Stored data:

☆ ☆ ☆ ☆ ☆ ☆ ☆

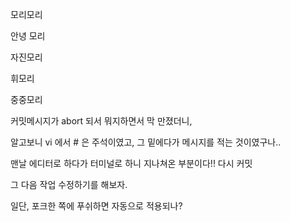 모리모리

안녕 모리

자진모리

휘모리

중중모리

커밋메시지가 abort 되서 뭐지하면서 막 만졌더니,

알고보니 vi 에서 # 은 주석이였고, 그 밑에다가 메시지를 적는 것이였구나..

맨날 에디터로 하다가 터미널로 하니 지나쳐온 부분이다!! 다시 커밋

그 다음 작업 수정하기를 해보자.

일단, 포크한 쪽에 푸쉬하면 자동으로 적용되나?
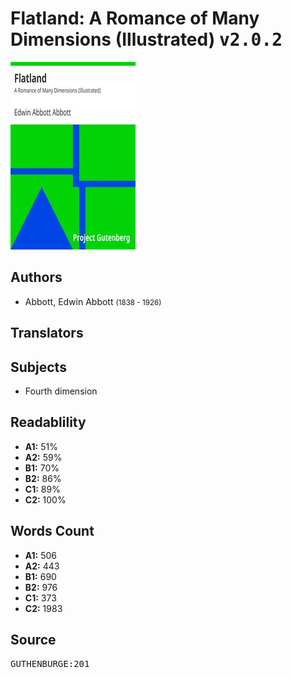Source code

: # Flatland: A Romance of Many Dimensions (Illustrated) <kbd>v2.0.2</kbd>

![](./cover.medium.jpg "")

## Authors


 - Abbott, Edwin Abbott <small>(1838 - 1926)</small>

## Translators



## Subjects


 - Fourth dimension

## Readablility


 - **A1:** 51%
 - **A2:** 59%
 - **B1:** 70%
 - **B2:** 86%
 - **C1:** 89%
 - **C2:** 100%

## Words Count


 - **A1:** 506
 - **A2:** 443
 - **B1:** 690
 - **B2:** 976
 - **C1:** 373
 - **C2:** 1983

## Source


<kbd>GUTHENBURGE:201</kbd>
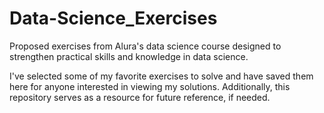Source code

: # Data-Science_Exercises
Proposed exercises from Alura's data science course designed to strengthen practical skills and knowledge in data science.

I've selected some of my favorite exercises to solve and have saved them here for anyone interested in viewing my solutions. Additionally, this repository serves as a resource for future reference, if needed.

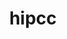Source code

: ---
title: "hipcc"
layout: cache
categories: [package, develop]
meta: {"compilers": ["gcc@=11.4.0", "gcc@=13.2.0"], "num_specs": 11, "num_specs_by_stack": {"e4s": 8, "ml-linux-x86_64-rocm": 3, "root": 11}, "oss": ["ubuntu22.04", "ubuntu24.04"], "platforms": ["linux"], "stacks": ["e4s", "ml-linux-x86_64-rocm", "root"], "targets": ["x86_64_v3"], "versions": ["6.1.2", "6.3.1", "6.3.2"]}
spec_details: [{"compiler": "gcc@=11.4.0", "hash": "7qxdscmiqeyyvgmrvczxo35yi4diosm3", "os": "ubuntu22.04", "platform": "linux", "size": "-", "stacks": ["e4s", "root"], "tarball": "https://binaries.spack.io/develop/build_cache/linux-ubuntu22.04-x86_64_v3/gcc-11.4.0/hipcc-6.3.2/linux-ubuntu22.04-x86_64_v3-gcc-11.4.0-hipcc-6.3.2-7qxdscmiqeyyvgmrvczxo35yi4diosm3.spack", "target": "x86_64_v3", "variants": ["build_system=cmake", "build_type=Release", "generator=make", "~ipo", "patches=c10b010"], "versions": ["6.3.2"]}, {"compiler": "gcc@=13.2.0", "hash": "7vjqsxtujsgicx6elqlrrzw664hr5ohw", "os": "ubuntu24.04", "platform": "linux", "size": "-", "stacks": ["ml-linux-x86_64-rocm", "root"], "tarball": "https://binaries.spack.io/develop/build_cache/linux-ubuntu24.04-x86_64_v3/gcc-13.2.0/hipcc-6.1.2/linux-ubuntu24.04-x86_64_v3-gcc-13.2.0-hipcc-6.1.2-7vjqsxtujsgicx6elqlrrzw664hr5ohw.spack", "target": "x86_64_v3", "variants": ["build_system=cmake", "build_type=Release", "generator=make", "~ipo", "patches=f9d4d87"], "versions": ["6.1.2"]}, {"compiler": "gcc@=11.4.0", "hash": "gk4ff2aj67oolaooqrfc4lkfml6wvbdg", "os": "ubuntu22.04", "platform": "linux", "size": "-", "stacks": ["e4s", "root"], "tarball": "https://binaries.spack.io/develop/build_cache/linux-ubuntu22.04-x86_64_v3/gcc-11.4.0/hipcc-6.3.2/linux-ubuntu22.04-x86_64_v3-gcc-11.4.0-hipcc-6.3.2-gk4ff2aj67oolaooqrfc4lkfml6wvbdg.spack", "target": "x86_64_v3", "variants": ["build_system=cmake", "build_type=Release", "generator=make", "~ipo", "patches=c10b010"], "versions": ["6.3.2"]}, {"compiler": "gcc@=11.4.0", "hash": "ht7mata4heeku7yridykk4wl6mmttztr", "os": "ubuntu22.04", "platform": "linux", "size": "-", "stacks": ["e4s", "root"], "tarball": "https://binaries.spack.io/develop/build_cache/linux-ubuntu22.04-x86_64_v3/gcc-11.4.0/hipcc-6.3.1/linux-ubuntu22.04-x86_64_v3-gcc-11.4.0-hipcc-6.3.1-ht7mata4heeku7yridykk4wl6mmttztr.spack", "target": "x86_64_v3", "variants": ["build_system=cmake", "build_type=Release", "generator=make", "~ipo", "patches=c10b010"], "versions": ["6.3.1"]}, {"compiler": "gcc@=11.4.0", "hash": "lh7i5huxxbt7yihzaztl77wo667dtykr", "os": "ubuntu22.04", "platform": "linux", "size": "-", "stacks": ["e4s", "root"], "tarball": "https://binaries.spack.io/develop/build_cache/linux-ubuntu22.04-x86_64_v3/gcc-11.4.0/hipcc-6.3.2/linux-ubuntu22.04-x86_64_v3-gcc-11.4.0-hipcc-6.3.2-lh7i5huxxbt7yihzaztl77wo667dtykr.spack", "target": "x86_64_v3", "variants": ["build_system=cmake", "build_type=Release", "generator=make", "~ipo", "patches=c10b010"], "versions": ["6.3.2"]}, {"compiler": "gcc@=11.4.0", "hash": "lxrhwhz2cf6euwc3fve4ftosdxiahw2b", "os": "ubuntu22.04", "platform": "linux", "size": "-", "stacks": ["e4s", "root"], "tarball": "https://binaries.spack.io/develop/build_cache/linux-ubuntu22.04-x86_64_v3/gcc-11.4.0/hipcc-6.3.2/linux-ubuntu22.04-x86_64_v3-gcc-11.4.0-hipcc-6.3.2-lxrhwhz2cf6euwc3fve4ftosdxiahw2b.spack", "target": "x86_64_v3", "variants": ["build_system=cmake", "build_type=Release", "generator=make", "~ipo", "patches=c10b010"], "versions": ["6.3.2"]}, {"compiler": "gcc@=13.2.0", "hash": "mabwlyzjztttkcsbejncdb4a5c37oalj", "os": "ubuntu24.04", "platform": "linux", "size": "-", "stacks": ["ml-linux-x86_64-rocm", "root"], "tarball": "https://binaries.spack.io/develop/build_cache/linux-ubuntu24.04-x86_64_v3/gcc-13.2.0/hipcc-6.1.2/linux-ubuntu24.04-x86_64_v3-gcc-13.2.0-hipcc-6.1.2-mabwlyzjztttkcsbejncdb4a5c37oalj.spack", "target": "x86_64_v3", "variants": ["build_system=cmake", "build_type=Release", "generator=make", "~ipo", "patches=f9d4d87"], "versions": ["6.1.2"]}, {"compiler": "gcc@=13.2.0", "hash": "n4aamzo2ghsqoty6zfx3p32zlp5l2gql", "os": "ubuntu24.04", "platform": "linux", "size": "-", "stacks": ["ml-linux-x86_64-rocm", "root"], "tarball": "https://binaries.spack.io/develop/build_cache/linux-ubuntu24.04-x86_64_v3/gcc-13.2.0/hipcc-6.1.2/linux-ubuntu24.04-x86_64_v3-gcc-13.2.0-hipcc-6.1.2-n4aamzo2ghsqoty6zfx3p32zlp5l2gql.spack", "target": "x86_64_v3", "variants": ["build_system=cmake", "build_type=Release", "generator=make", "~ipo", "patches=f9d4d87"], "versions": ["6.1.2"]}, {"compiler": "gcc@=11.4.0", "hash": "phg6mdnceu3dqsam7mrutgmks2iy4pp2", "os": "ubuntu22.04", "platform": "linux", "size": "-", "stacks": ["e4s", "root"], "tarball": "https://binaries.spack.io/develop/build_cache/linux-ubuntu22.04-x86_64_v3/gcc-11.4.0/hipcc-6.3.2/linux-ubuntu22.04-x86_64_v3-gcc-11.4.0-hipcc-6.3.2-phg6mdnceu3dqsam7mrutgmks2iy4pp2.spack", "target": "x86_64_v3", "variants": ["build_system=cmake", "build_type=Release", "generator=make", "~ipo", "patches=c10b010"], "versions": ["6.3.2"]}, {"compiler": "gcc@=11.4.0", "hash": "xqnj3dpgznbpxcr3hud5qulmaeg4ffio", "os": "ubuntu22.04", "platform": "linux", "size": "-", "stacks": ["e4s", "root"], "tarball": "https://binaries.spack.io/develop/build_cache/linux-ubuntu22.04-x86_64_v3/gcc-11.4.0/hipcc-6.3.1/linux-ubuntu22.04-x86_64_v3-gcc-11.4.0-hipcc-6.3.1-xqnj3dpgznbpxcr3hud5qulmaeg4ffio.spack", "target": "x86_64_v3", "variants": ["build_system=cmake", "build_type=Release", "generator=make", "~ipo", "patches=c10b010"], "versions": ["6.3.1"]}, {"compiler": "gcc@=11.4.0", "hash": "yztlnjg53xljsr5jtw3sdpbbsouvvixj", "os": "ubuntu22.04", "platform": "linux", "size": "-", "stacks": ["e4s", "root"], "tarball": "https://binaries.spack.io/develop/build_cache/linux-ubuntu22.04-x86_64_v3/gcc-11.4.0/hipcc-6.3.2/linux-ubuntu22.04-x86_64_v3-gcc-11.4.0-hipcc-6.3.2-yztlnjg53xljsr5jtw3sdpbbsouvvixj.spack", "target": "x86_64_v3", "variants": ["build_system=cmake", "build_type=Release", "generator=make", "~ipo", "patches=c10b010"], "versions": ["6.3.2"]}]
---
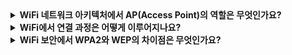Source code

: <details>
  <summary><strong>WiFi 네트워크 아키텍처에서 AP(Access Point)의 역할은 무엇인가요?</strong></summary>
  
---

**무선 기기와 유선 네트워크 간의 중계 역할**을 함.

### **AP의 주요 기능**
1. **무선 신호 전송 및 수신**  
   - 클라이언트 기기와 연결하여 **데이터를 송수신**  

2. **유선 네트워크와 무선 네트워크 연결**  
   - AP는 **이더넷(Ethernet) 또는 광 네트워크**와 연결됨  

3. **WiFi 연결 관리 (Association & Authentication)**  
   - AP는 기기들이 **SSID를 검색하고 연결할 수 있도록 Beacon 프레임 전송**  
   - WPA2 등 **보안 인증 방식 지원**  

4. **채널 및 대역폭 관리**  
   - **주파수 간섭을 최소화**하여 성능 최적화

---

</details>
<details>
  <summary><strong>WiFi에서 연결 과정은 어떻게 이루어지나요?</strong></summary>
  
---

WiFi 기기가 네트워크에 접속하기 위해서는 **AP와 연결(Association) 및 인증(Authentication) 과정**이 필요함.

### **WiFi 연결 과정**
1. AP가 주기적으로 Beacon 프레임 전송 (SSID 및 MAC 주소 포함)  
2. 클라이언트(무선 기기)가 Beacon을 수신하고 AP 선택  
3. Association 요청 프레임 전송 → AP가 응답(Association 완료)  
4. 인증(Authentication) 과정 수행 (MAC 인증, WPA2, 802.1X 등)
5. IP 주소 할당 (DHCP) → 네트워크 연결 완료  

WiFi 환경에서는 신호 강도가 높은 AP를 선택하는 것이 일반적이지만, 사용자 수와 네트워크 부하를 고려한 최적화 알고리즘이 필요함.


---

</details>
<details>
  <summary><strong>WiFi 보안에서 WPA2와 WEP의 차이점은 무엇인가요?</strong></summary>
  
---

WiFi 보안 프로토콜은 무선 통신의 **보안성을 강화하는 역할**

### **WPA2 vs. WEP 비교**
| **보안 방식** | **암호화 방식** | **보안 수준** | **특징** |
|--------------|--------------|------------|----------|
| **WEP (Wired Equivalent Privacy)** | RC4 | 낮음 | 암호화 키가 취약하여 해킹 가능 |
| **WPA (WiFi Protected Access)** | TKIP | 보통 | 보안 강화, 하지만 WPA2보다 약함 |
| **WPA2 (WiFi Protected Access 2)** | AES | 높음 | 현재 가장 보편적으로 사용됨 |
| **WPA3** | SAE | 매우 높음 | 최신 표준, 보안성 향상 |

- **WEP는 암호화 방식이 취약하여 사용 권장 X**
- **기업 환경에서는 802.1X 인증(RADIUS 서버 사용)이 일반적**
- **개인 환경에서는 WPA2-PSK(Pre-Shared Key) 방식 사용**  

---

</details>
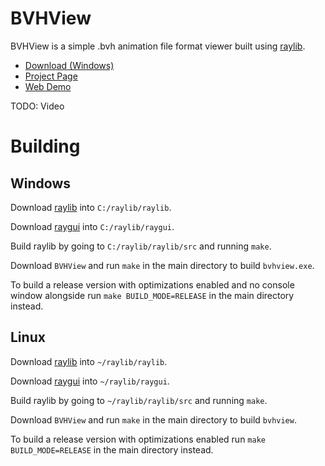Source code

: # BVHView

BVHView is a simple .bvh animation file format viewer built using [raylib](https://www.raylib.com/).

* [Download (Windows)](https://theorangeduck.com/media/uploads/BVHView/bvhview.zip)
* [Project Page](https://theorangeduck.com/page/bvhview)
* [Web Demo](https://theorangeduck.com/media/uploads/BVHView/bvhview.html)

TODO: Video

# Building

## Windows

Download [raylib](https://github.com/raysan5/raylib) into `C:/raylib/raylib`.

Download [raygui](https://github.com/raysan5/raygui) into `C:/raylib/raygui`.

Build raylib by going to `C:/raylib/raylib/src` and running `make`.

Download `BVHView` and run `make` in the main directory to build `bvhview.exe`.

To build a release version with optimizations enabled and no console window alongside run `make BUILD_MODE=RELEASE` in the main directory instead.

## Linux

Download [raylib](https://github.com/raysan5/raylib) into `~/raylib/raylib`.

Download [raygui](https://github.com/raysan5/raygui) into `~/raylib/raygui`.

Build raylib by going to `~/raylib/raylib/src` and running `make`.

Download `BVHView` and run `make` in the main directory to build `bvhview`.

To build a release version with optimizations enabled run `make BUILD_MODE=RELEASE` in the main directory instead.

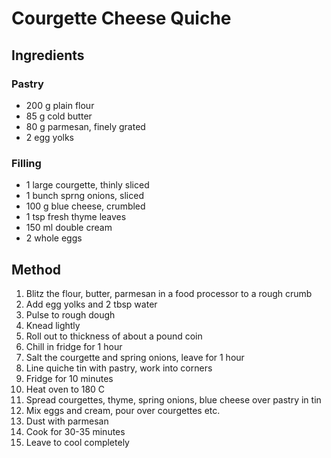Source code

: # Courgette Cheese Quiche

## Ingredients
### Pastry
* 200 g plain flour
* 85 g cold butter
* 80 g parmesan, finely grated
* 2 egg yolks

### Filling
* 1 large courgette, thinly sliced
* 1 bunch sprng onions, sliced
* 100 g blue cheese, crumbled
* 1 tsp fresh thyme leaves
* 150 ml double cream
* 2 whole eggs

## Method
1. Blitz the flour, butter, parmesan in a food processor to a rough crumb
2. Add egg yolks and 2 tbsp water
3. Pulse to rough dough
4. Knead lightly
5. Roll out to thickness of about a pound coin
6. Chill in fridge for 1 hour
7. Salt the courgette and spring onions, leave for 1 hour
8. Line quiche tin with pastry, work into corners
9. Fridge for 10 minutes
10. Heat oven to 180 C
11. Spread courgettes, thyme, spring onions, blue cheese over pastry in tin
12. Mix eggs and cream, pour over courgettes etc.
13. Dust with parmesan
14. Cook for 30-35 minutes
15. Leave to cool completely
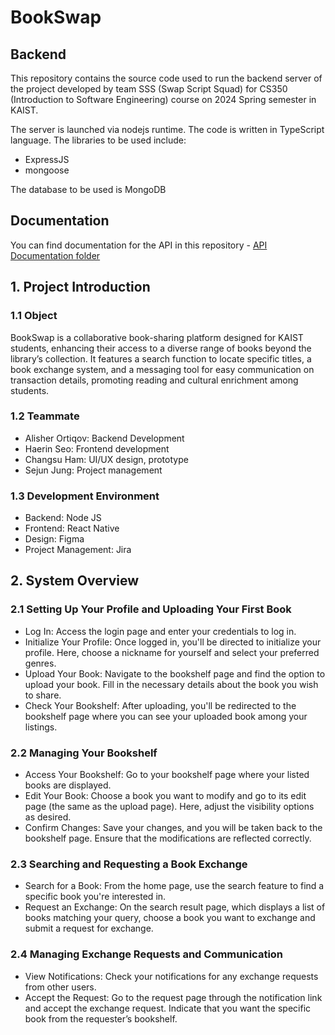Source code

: # BookSwap
## Backend

This repository contains the source code used to run the backend server of the project developed by team SSS (Swap Script Squad) for CS350 (Introduction to Software Engineering) course on 2024 Spring semester in KAIST.

The server is launched via nodejs runtime. The code is written in TypeScript language.
The libraries to be used include:
 - ExpressJS
 - mongoose
  
The database to be used is MongoDB

## Documentation
You can find documentation for the API in this repository - [API Documentation folder](/docs)

## 1. Project Introduction
### 1.1 Object
BookSwap is a collaborative book-sharing platform designed for KAIST students, enhancing their access to a diverse range of books beyond the library’s collection. It features a search function to locate specific titles, a book exchange system, and a messaging tool for easy communication on transaction details, promoting reading and cultural enrichment among students.

### 1.2 Teammate
- Alisher Ortiqov: Backend Development
- Haerin Seo: Frontend development
- Changsu Ham: UI/UX design, prototype
- Sejun Jung: Project management

### 1.3 Development Environment
- Backend: Node JS
- Frontend: React Native
- Design: Figma
- Project Management: Jira


## 2. System Overview
### 2.1 Setting Up Your Profile and Uploading Your First Book
- Log In: Access the login page and enter your credentials to log in.
- Initialize Your Profile: Once logged in, you'll be directed to initialize your profile. Here, choose a nickname for yourself and select your preferred genres.
- Upload Your Book: Navigate to the bookshelf page and find the option to upload your book. Fill in the necessary details about the book you wish to share.
- Check Your Bookshelf: After uploading, you'll be redirected to the bookshelf page where you can see your uploaded book among your listings.

### 2.2 Managing Your Bookshelf
- Access Your Bookshelf: Go to your bookshelf page where your listed books are displayed.
- Edit Your Book: Choose a book you want to modify and go to its edit page (the same as the upload page). Here, adjust the visibility options as desired.
- Confirm Changes: Save your changes, and you will be taken back to the bookshelf page. Ensure that the modifications are reflected correctly.

### 2.3 Searching and Requesting a Book Exchange
- Search for a Book: From the home page, use the search feature to find a specific book you're interested in.
- Request an Exchange: On the search result page, which displays a list of books matching your query, choose a book you want to exchange and submit a request for exchange.

### 2.4 Managing Exchange Requests and Communication
- View Notifications: Check your notifications for any exchange requests from other users.
- Accept the Request: Go to the request page through the notification link and accept the exchange request. Indicate that you want the specific book from the requester’s bookshelf.
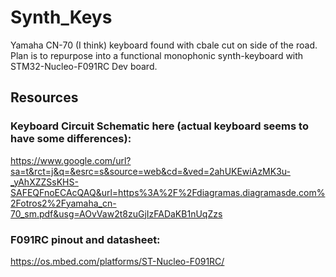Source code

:# Synth_Keys
Yamaha CN-70 (I think) keyboard found with cbale cut on side of the road. Plan is to repurpose into a functional monophonic synth-keyboard with STM32-Nucleo-F091RC Dev board.

## Resources

### Keyboard Circuit Schematic here (actual keyboard seems to have some differences): 
https://www.google.com/url?sa=t&rct=j&q=&esrc=s&source=web&cd=&ved=2ahUKEwiAzMK3u-_yAhXZZSsKHS-SAFEQFnoECAcQAQ&url=https%3A%2F%2Fdiagramas.diagramasde.com%2Fotros2%2Fyamaha_cn-70_sm.pdf&usg=AOvVaw2t8zuGjIzFADaKB1nUqZzs

### F091RC pinout and datasheet: 
https://os.mbed.com/platforms/ST-Nucleo-F091RC/
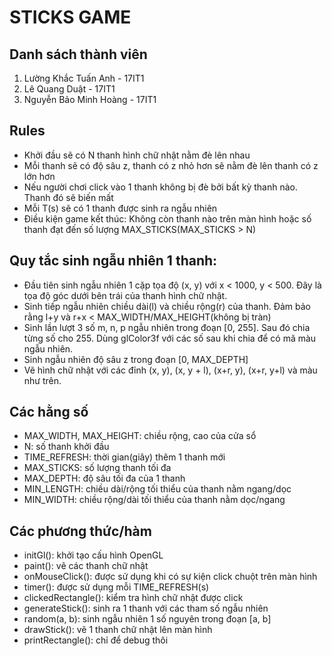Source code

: # STICKS GAME

## Danh sách thành viên
1. Lường Khắc Tuấn Anh - 17IT1
1. Lê Quang Duật - 17IT1
1. Nguyễn Bảo Minh Hoàng - 17IT1

## Rules
* Khởi đầu sẽ có N thanh hình chữ nhật nằm đè lên nhau
* Mỗi thanh sẽ có độ sâu z, thanh có z nhỏ hơn sẽ nằm đè lên thanh có z lớn hơn
* Nếu người chơi click vào 1 thanh không bị đè bởi bất kỳ thanh nào. Thanh đó sẽ biến mất
* Mỗi T(s) sẽ có 1 thanh được sinh ra ngẫu nhiên
* Điều kiện game kết thúc: Không còn thanh nào trên màn hình hoặc số thanh đạt đến số lượng MAX_STICKS(MAX_STICKS > N)

## Quy tắc sinh ngẫu nhiên 1 thanh:
* Đầu tiên sinh ngẫu nhiên 1 cặp tọa độ (x, y) với x < 1000, y < 500. Đây là tọa độ góc dưới bên trái của thanh hình chữ nhật.
* Sinh tiếp ngẫu nhiên chiều dài(l) và chiều rộng(r) của thanh. Đảm bảo rằng l+y và r+x < MAX_WIDTH/MAX_HEIGHT(không bị tràn)
* Sinh lần lượt 3 số m, n, p ngẫu nhiên trong đoạn [0, 255]. Sau đó chia từng số cho 255. Dùng glColor3f với các số sau khi chia để có mã màu ngẫu nhiên.
* Sinh ngẫu nhiên độ sâu z trong đoạn [0, MAX_DEPTH]
* Vẽ hình chữ nhật với các đỉnh (x, y), (x, y + l), (x+r, y), (x+r, y+l) và màu như trên.

## Các hằng số
* MAX_WIDTH, MAX_HEIGHT: chiều rộng, cao của cửa sổ
* N: số thanh khởi đầu
* TIME_REFRESH: thời gian(giây) thêm 1 thanh mới
* MAX_STICKS: số lượng thanh tối đa
* MAX_DEPTH: độ sâu tối đa của 1 thanh
* MIN_LENGTH: chiều dài/rộng tối thiểu của thanh nằm ngang/dọc
* MIN_WIDTH: chiều rộng/dài tối thiểu của thanh nằm dọc/ngang

## Các phương thức/hàm
* initGl(): khởi tạo cấu hình OpenGL
* paint(): vẽ các thanh chữ nhật
* onMouseClick(): được sử dụng khi có sự kiện click chuột trên màn hình
* timer(): được sử dụng mỗi TIME_REFRESH(s)
* clickedRectangle(): kiểm tra hình chữ nhật được click
* generateStick(): sinh ra 1 thanh với các tham số ngẫu nhiên
* random(a, b): sinh ngẫu nhiên 1 số nguyên trong đoạn [a, b]
* drawStick(): vẽ 1 thanh chữ nhật lên màn hình
* printRectangle(): chỉ để debug thôi
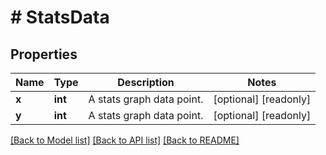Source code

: # # StatsData

## Properties

Name | Type | Description | Notes
------------ | ------------- | ------------- | -------------
**x** | **int** | A stats graph data point. | [optional] [readonly]
**y** | **int** | A stats graph data point. | [optional] [readonly]

[[Back to Model list]](../../README.md#models) [[Back to API list]](../../README.md#endpoints) [[Back to README]](../../README.md)
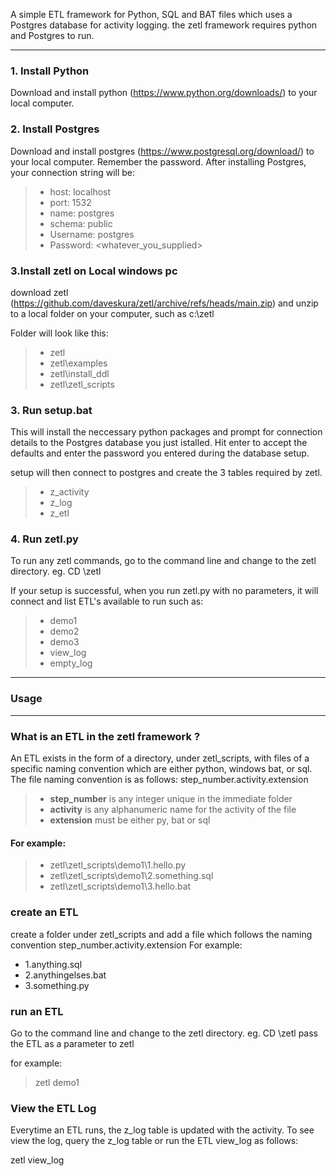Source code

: A simple ETL framework for Python, SQL and BAT files which uses a Postgres database for activity logging.
the zetl framework requires python and Postgres to run.

---

### 1. Install Python

Download and install python (https://www.python.org/downloads/) to your local computer.

### 2. Install Postgres

Download and install postgres (https://www.postgresql.org/download/) to your local computer.  Remember the password.  After installing Postgres, your connection string will be:

> - host: localhost
> - port: 1532
> - name: postgres
> - schema: public
> - Username: postgres  
> - Password: <whatever_you_supplied>

### 3.Install zetl on Local windows pc 

download zetl (https://github.com/daveskura/zetl/archive/refs/heads/main.zip) and unzip to a local folder on your computer, such as c:\zetl
  
Folder will look like this:
  
> - zetl
> - zetl\examples
> - zetl\install_ddl
> - zetl\zetl_scripts

### 3. Run setup.bat
  
This will install the neccessary python packages and prompt for connection details to the Postgres database you just istalled. Hit enter to accept the defaults and enter the password you entered during the database setup.
  
setup will then connect to postgres and create the 3 tables required by zetl.
> - z_activity
> - z_log
> - z_etl
 
### 4. Run zetl.py
  
To run any zetl commands, go to the command line and change to the zetl directory.  eg. CD \zetl

If your setup is successful, when you run zetl.py with no parameters, it will connect and list ETL's available to run such as:
  
> - demo1
> - demo2
> - demo3
> - view_log
> - empty_log

--- 

### Usage

--- 

### What is an ETL in the zetl framework ?

An ETL exists in the form of a directory, under zetl_scripts, with files of a specific naming convention which are either python, windows bat, or sql.  The file naming convention is as follows: step_number.activity.extension
  
> - **step_number** is any integer unique in the immediate folder
> - **activity** is any alphanumeric name for the activity of the file
> - **extension** must be either py, bat or sql

####  For example:
  
> - zetl\zetl_scripts\demo1\1.hello.py
> - zetl\zetl_scripts\demo1\2.something.sql
> - zetl\zetl_scripts\demo1\3.hello.bat

### create an ETL

create a folder under zetl_scripts and add a file which follows the naming convention step_number.activity.extension
For example:

- 1.anything.sql
- 2.anythingelses.bat
- 3.something.py

### run an ETL

Go to the command line and change to the zetl directory.  eg. CD \zetl
pass the ETL as a parameter to zetl

for example:

> zetl demo1

### View the ETL Log

Everytime an ETL runs, the z_log table is updated with the activity.  To see view the log, query the z_log table or run the ETL view_log as follows:

zetl view_log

☆ ☆ ☆ ☆ ☆ ☆ ☆

If a line in the entries includes the word "which", copy that line out.

- Request an Exchange: On the search result page, which displays a list of books matching your query, choose a book you want to exchange and submit a request for exchange.
: A simple ETL framework for Python, SQL and BAT files which uses a Postgres database for activity logging.
An ETL exists in the form of a directory, under zetl_scripts, with files of a specific naming convention which are either python, windows bat, or sql.  The file naming convention is as follows: step_number.activity.extension
create a folder under zetl_scripts and add a file which follows the naming convention step_number.activity.extension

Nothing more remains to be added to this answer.